Do they still use HDs in copy machines/printers?
I know in the past they did, but now with current RAM prices seems pointless.
By the way, RAM can retain information for a few seconds a minute at room temperature I think.
And much longer if cooled with Liquid nitrogen.
So CIA can literally take the info from your notebook with them.
 
WOW! I am ashamed to admit that I had no idea about the hard-drives. Lesson learned here. Especially as I am going to be moving doctor's surgeries very shortly.
 
Yup, the big machines have hard drives to facilitate the complex copy jobs. RAM won't cut it because who knows how big a job they may be asked to hold.

Now, if you want really nasty there were some copiers with a nasty software bug that could actually end up changing figures on the paper being copied in some fairly narrow circumstances.

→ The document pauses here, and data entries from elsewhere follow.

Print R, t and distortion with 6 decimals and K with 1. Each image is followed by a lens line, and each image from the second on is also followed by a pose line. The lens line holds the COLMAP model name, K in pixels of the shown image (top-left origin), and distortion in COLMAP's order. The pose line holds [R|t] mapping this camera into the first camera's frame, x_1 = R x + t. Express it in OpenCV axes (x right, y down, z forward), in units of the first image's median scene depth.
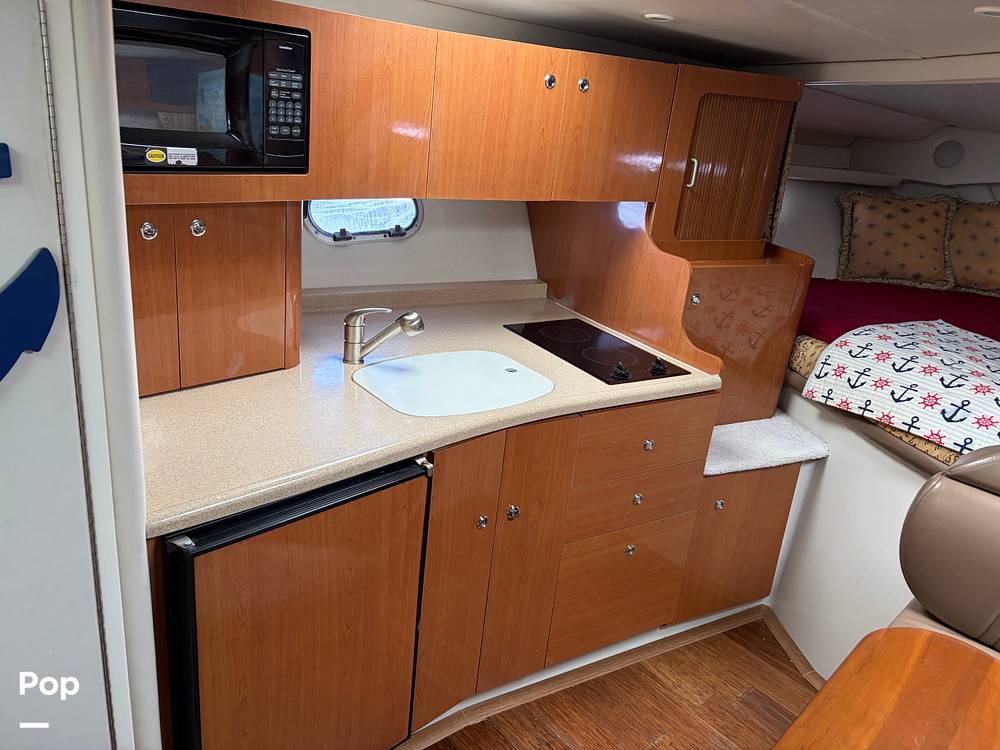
lens RADIAL K [[755.5, 0, 504.3], [0, 755.5, 375.5], [0, 0, 1]] dist [0.009869, 0.011418]
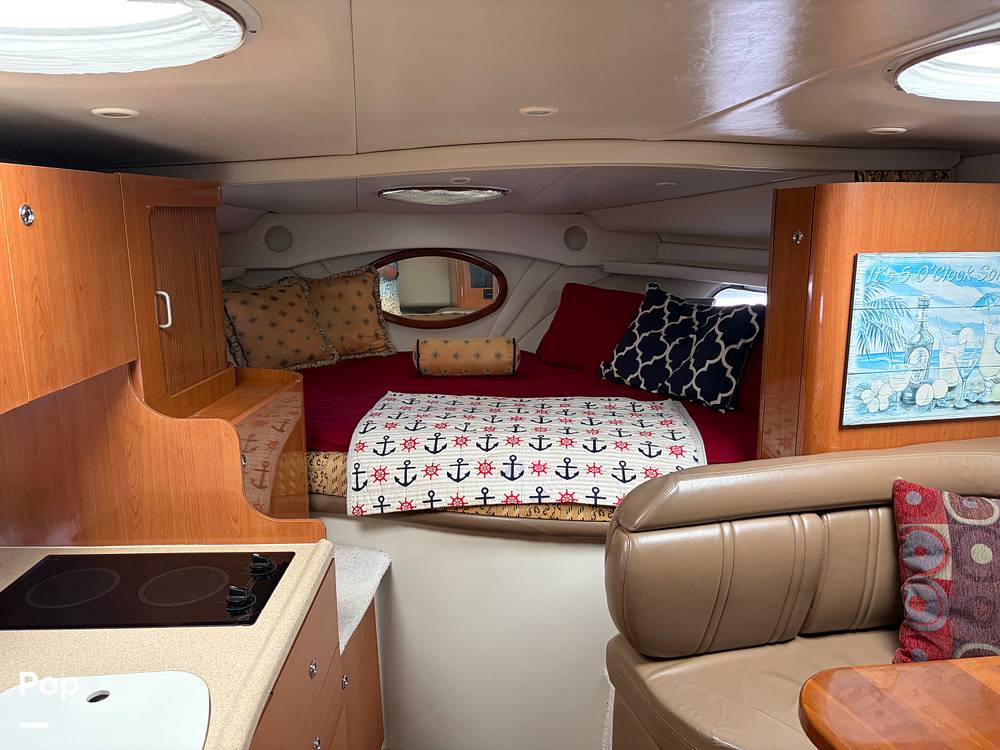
lens RADIAL K [[755.5, 0, 500.5], [0, 755.5, 370.8], [0, 0, 1]] dist [0.009869, 0.011418]
pose [[0.524540, -0.275766, 0.805488, -0.199954], [0.361145, 0.928825, 0.082812, -0.152013], [-0.770995, 0.247459, 0.586797, 0.313155]]
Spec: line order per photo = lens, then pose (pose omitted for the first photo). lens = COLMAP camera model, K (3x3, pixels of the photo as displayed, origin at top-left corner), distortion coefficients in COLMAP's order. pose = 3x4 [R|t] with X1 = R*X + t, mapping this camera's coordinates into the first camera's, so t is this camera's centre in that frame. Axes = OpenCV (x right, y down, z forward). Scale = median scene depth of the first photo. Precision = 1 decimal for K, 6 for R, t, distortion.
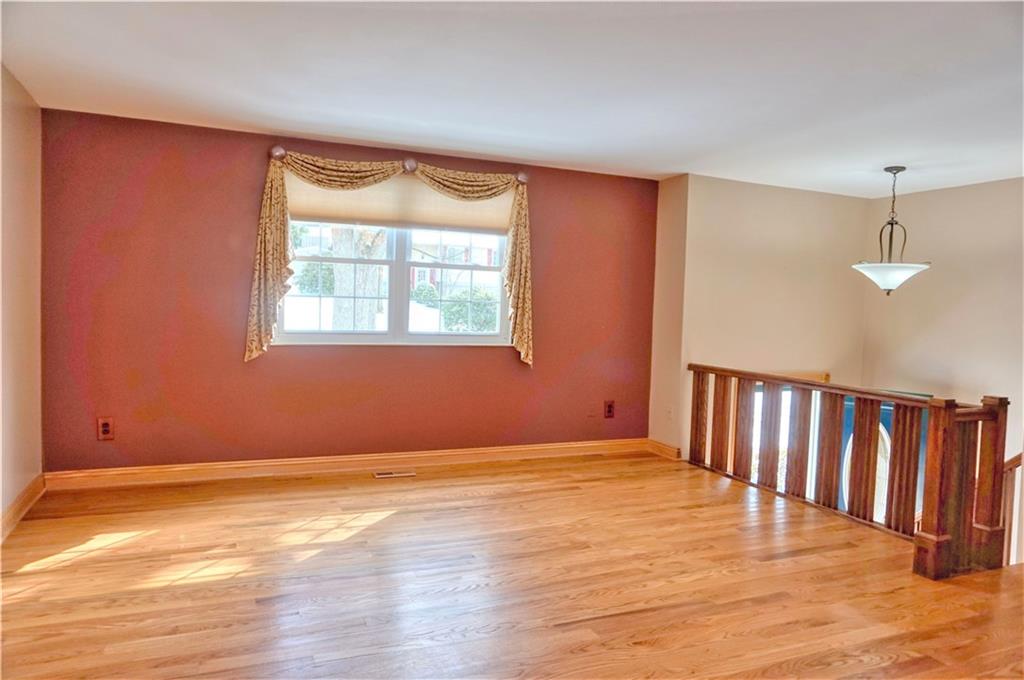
lens RADIAL K [[690.5, 0, 513.4], [0, 690.5, 339.8], [0, 0, 1]] dist [-0.038679, 0.032357]
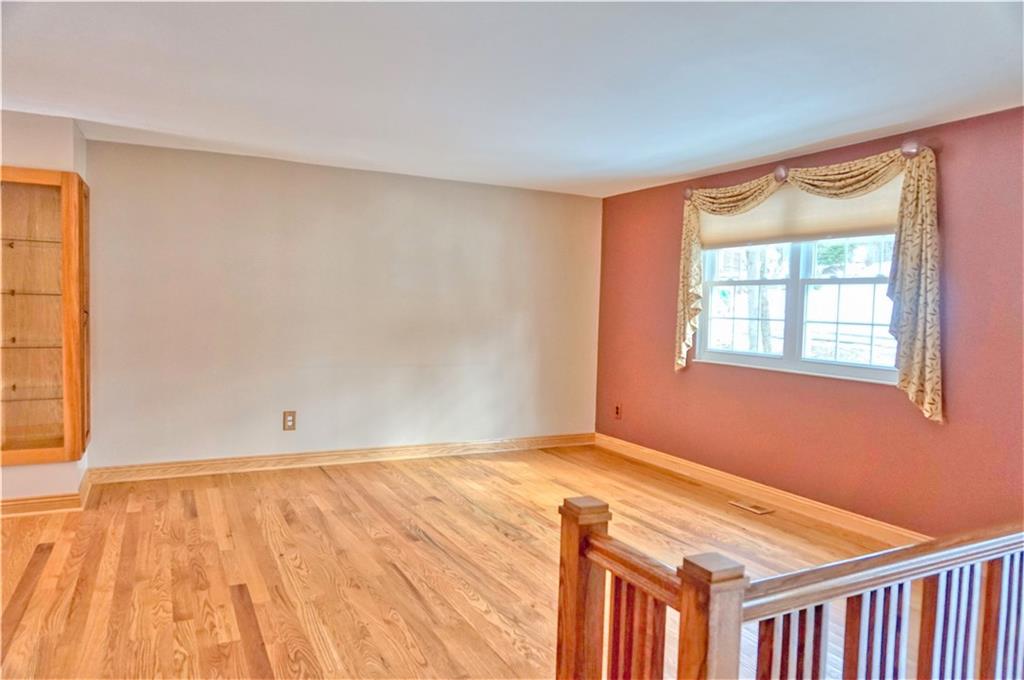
lens RADIAL K [[690.5, 0, 520.3], [0, 690.5, 343.9], [0, 0, 1]] dist [-0.038679, 0.032357]
pose [[0.063107, 0.025030, -0.997693, 0.728232], [-0.073990, 0.997052, 0.020334, -0.021677], [0.995260, 0.072536, 0.064773, 0.603888]]
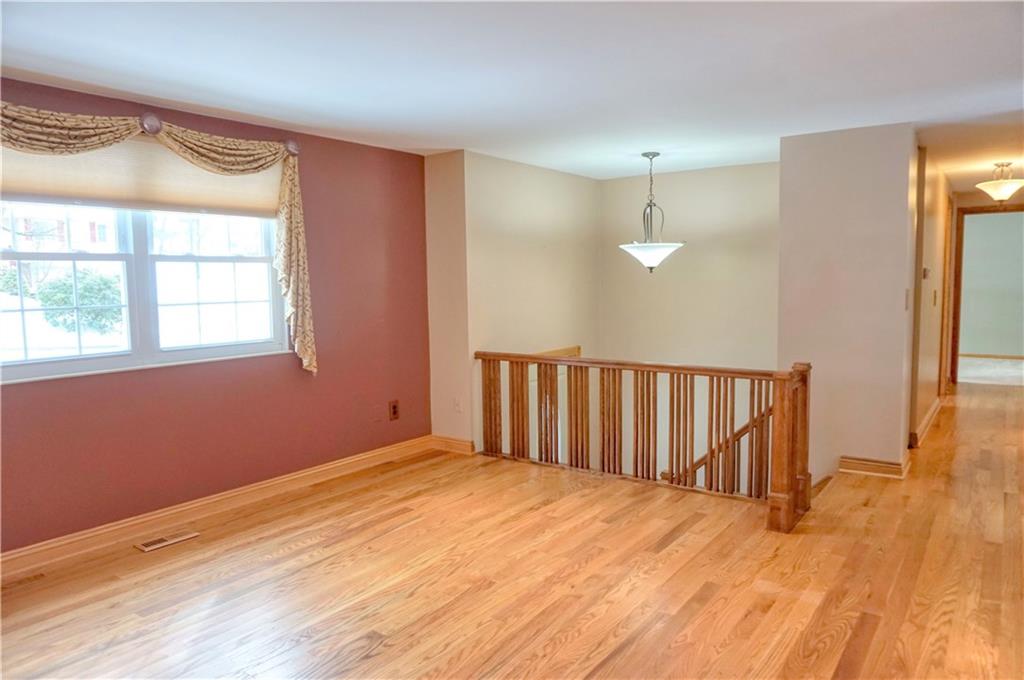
lens RADIAL K [[690.5, 0, 511.1], [0, 690.5, 341.7], [0, 0, 1]] dist [-0.038679, 0.032357]
pose [[0.864358, -0.091271, 0.494525, -0.196728], [0.069723, 0.995644, 0.061893, -0.040122], [-0.498020, -0.019018, 0.866957, 0.170204]]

The problem was image compression. One of the basic ways of compressing data is to look for repeated patterns, store only one copy and replace the others with a token saying what pattern to use. When it's text you accept no errors, this works fine. When you're dealing with images it's always a tradeoff between how faithfully you reproduce the original and how much you can compress the file. Unfortunately, the compressor was too aggressive. When faced with numbers in a small font that happened to line up with the cells being used by the compressor it could decide "I've seen this before" when the other cell actually contained say a 6 instead of an 8.